Your goal: Reproduce part of the passage on Gegenbaur's views, beginning at the words "These embryonic stages" and stopping after "(_Grundzuege_, pp. 7-8).".

These embryonic stages may accordingly be explained by comparing them
with the mature stages of lower organisms, since we regard them as forms
inherited from ancestors belonging to such lower stages"[382] (p. 6).

It is worth noting that in Gegenbaur's opinion comparative anatomy was
prior in importance to embryology, that embryology could hardly exist as
an independent science, since it must seek the interpretation of its
facts always in the facts of comparative anatomy (_Grundzuege_, pp. 7-8).

While Gegenbaur was at one with all "pure" morphologists, whether
evolutionary or pre-evolutionary, in minimising as far as possible the
importance of function in the study of form, he was too cautious and
sober a thinker not to recognise the immense part which function really
plays. Thus he classified organs, according to their function, into
those that established relations with the external world and those that
had to do with nutrition and reproduction, very much as Bichat had done
before him.

Collected data:
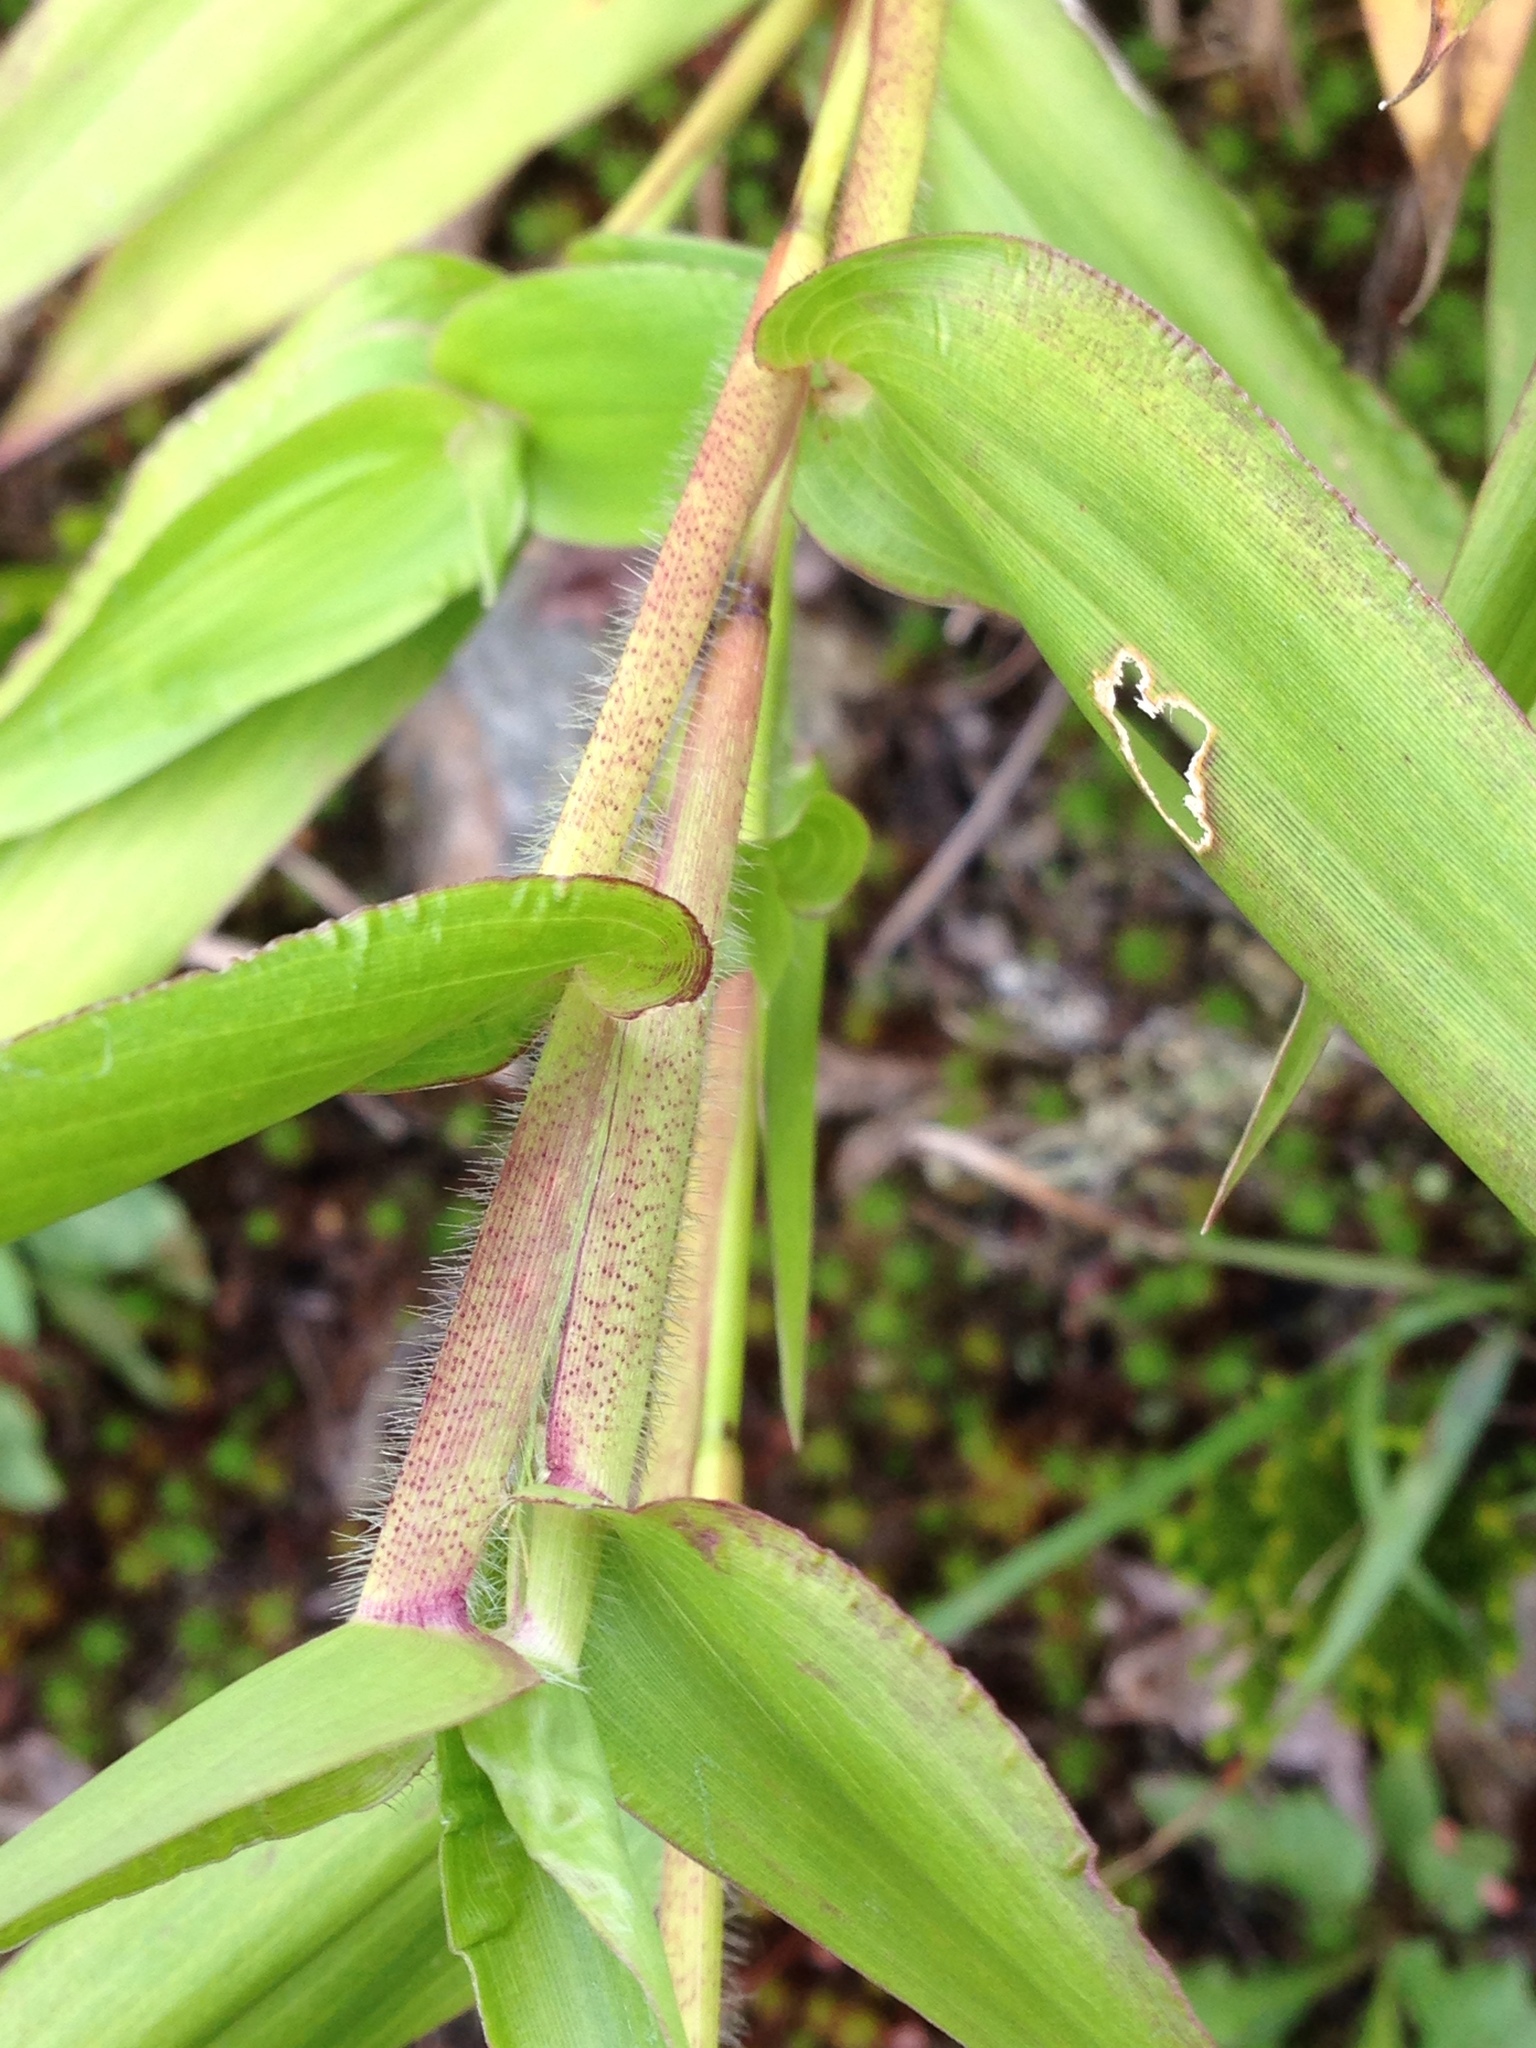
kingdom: Plantae
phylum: Tracheophyta
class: Liliopsida
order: Poales
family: Poaceae
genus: Dichanthelium
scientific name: Dichanthelium clandestinum
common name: Deer-tongue grass
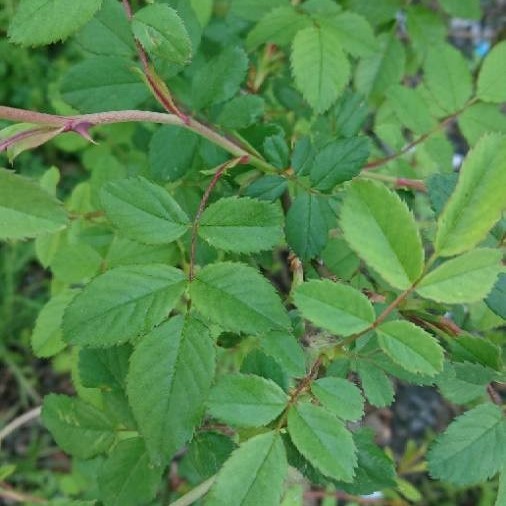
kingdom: Plantae
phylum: Tracheophyta
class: Magnoliopsida
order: Rosales
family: Rosaceae
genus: Rosa
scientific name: Rosa canina
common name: Dog rose
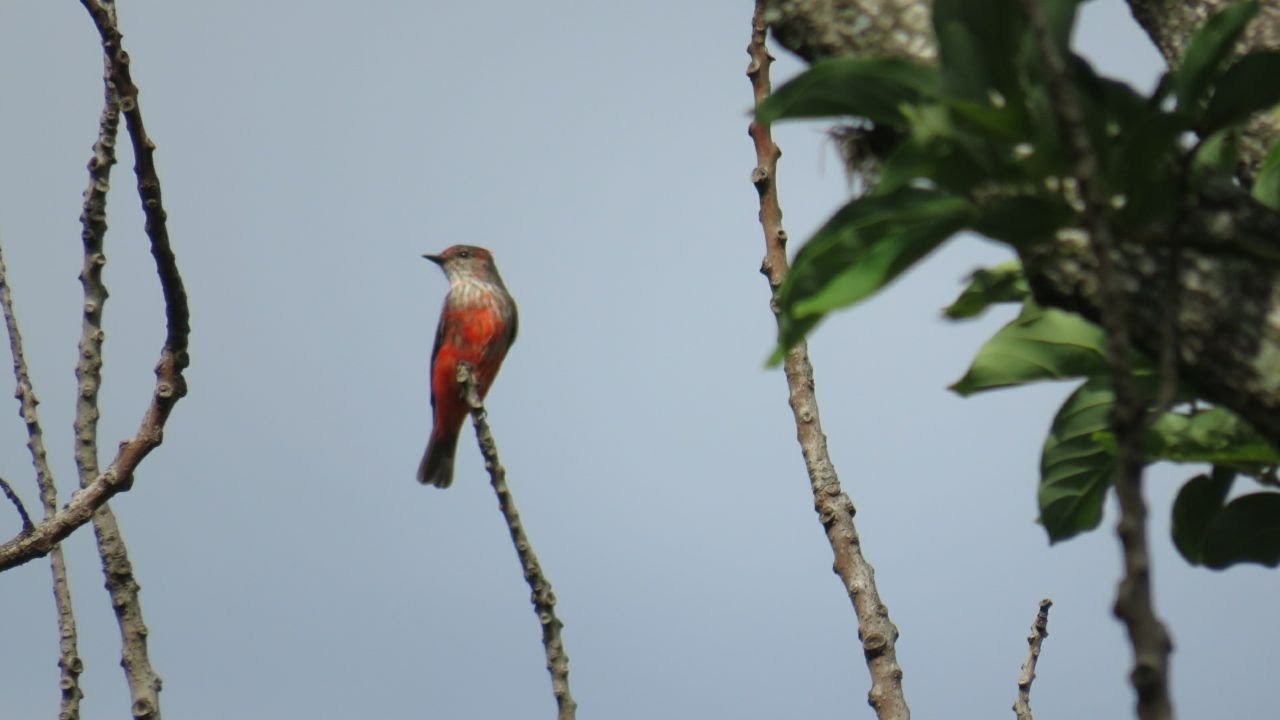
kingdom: Animalia
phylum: Chordata
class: Aves
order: Passeriformes
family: Tyrannidae
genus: Pyrocephalus
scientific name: Pyrocephalus rubinus
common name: Vermilion flycatcher
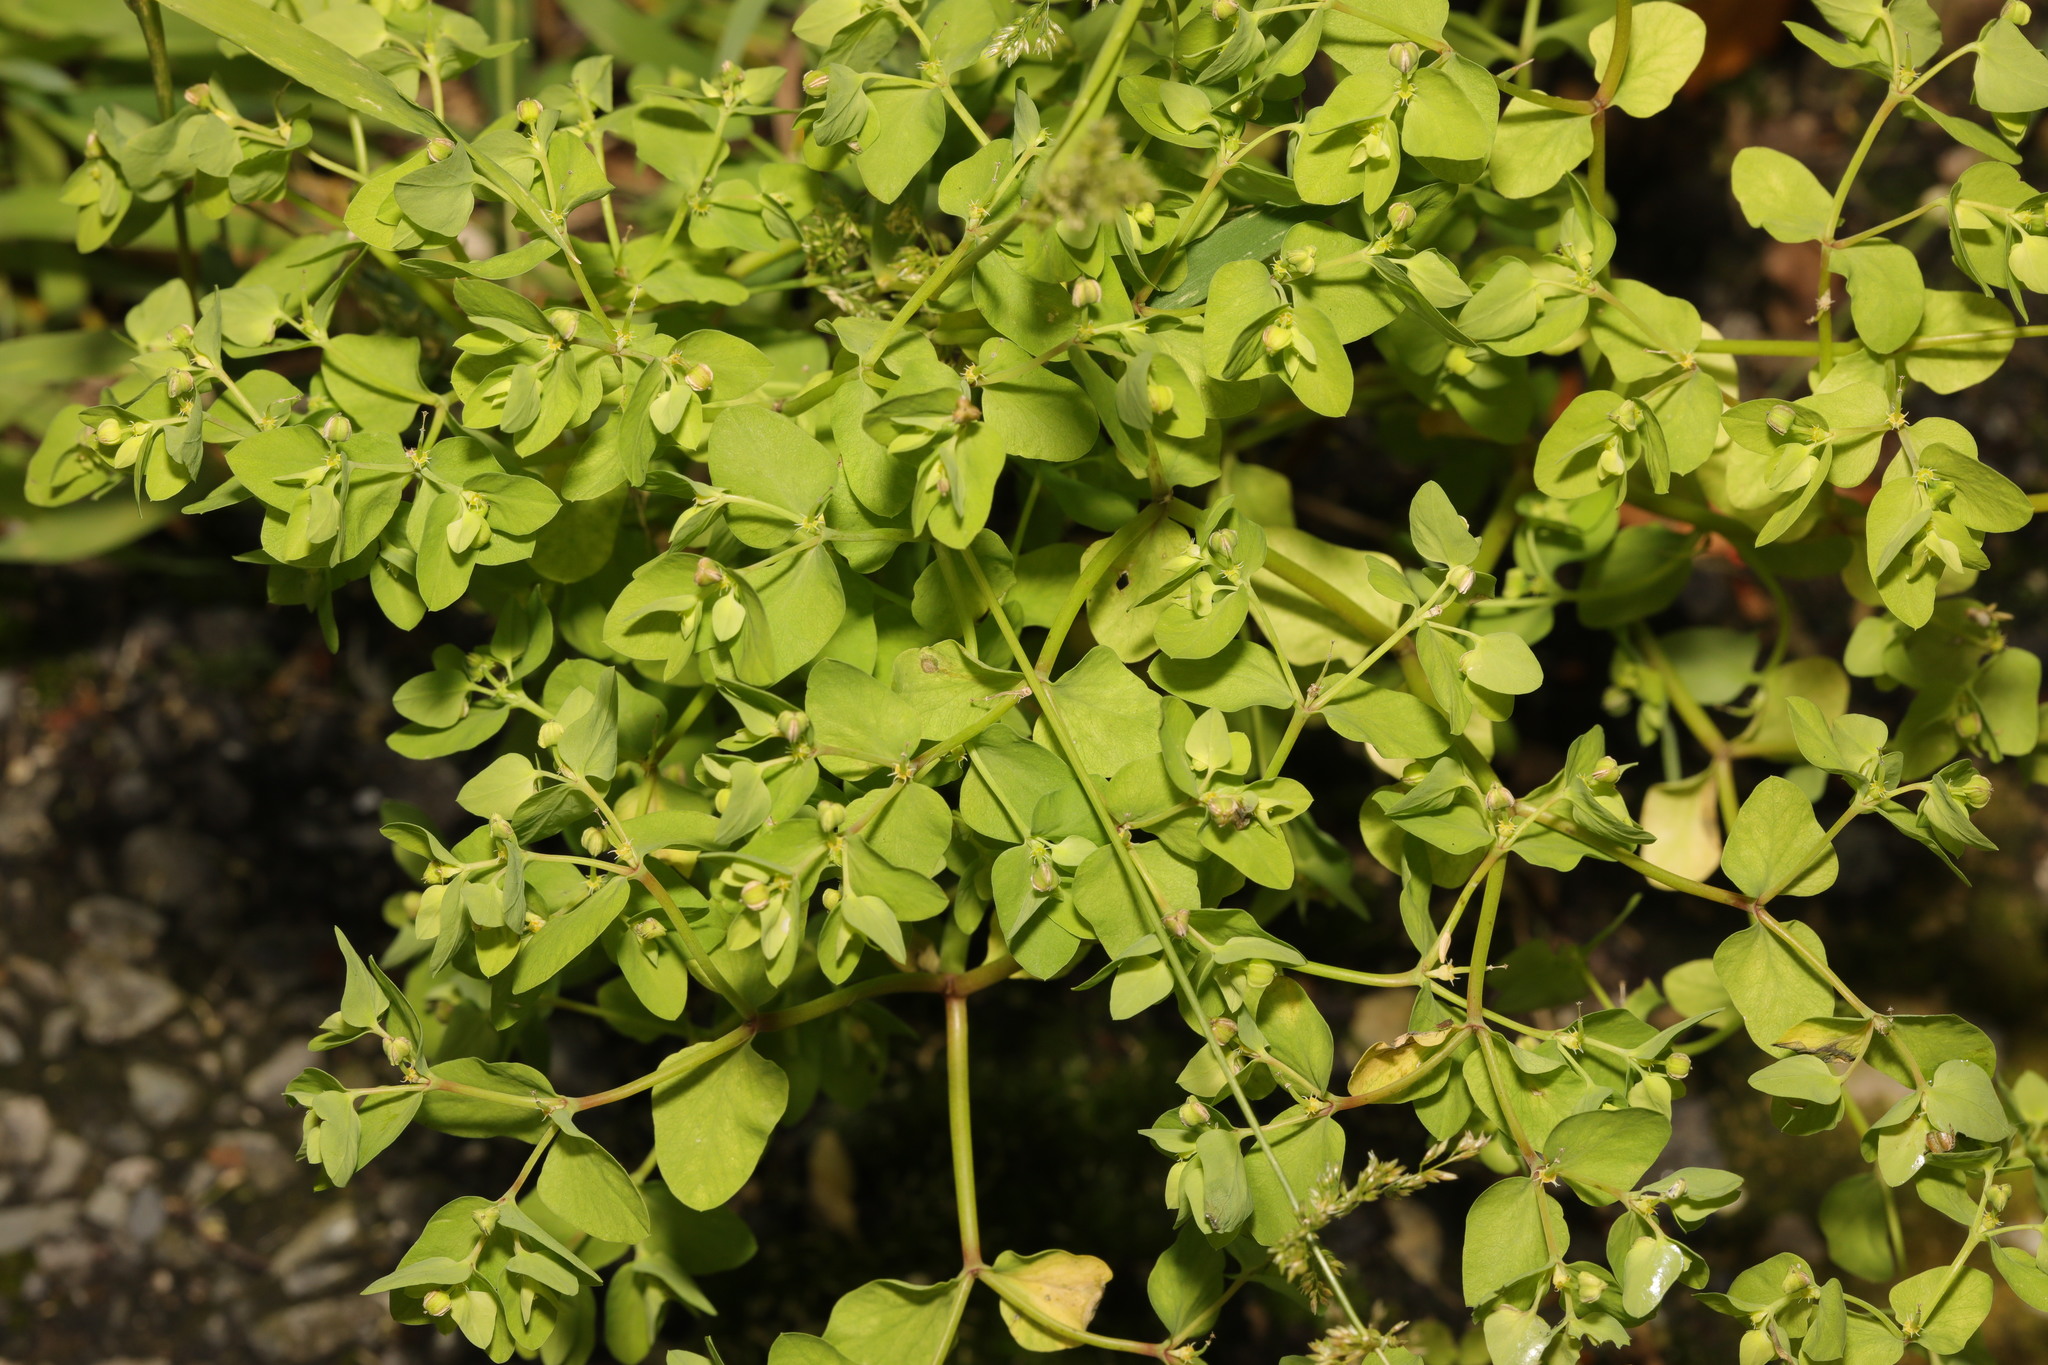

Final answer:
These embryonic stages may accordingly be explained by comparing them
with the mature stages of lower organisms, since we regard them as forms
inherited from ancestors belonging to such lower stages"[382] (p. 6).

It is worth noting that in Gegenbaur's opinion comparative anatomy was
prior in importance to embryology, that embryology could hardly exist as
an independent science, since it must seek the interpretation of its
facts always in the facts of comparative anatomy (_Grundzuege_, pp. 7-8).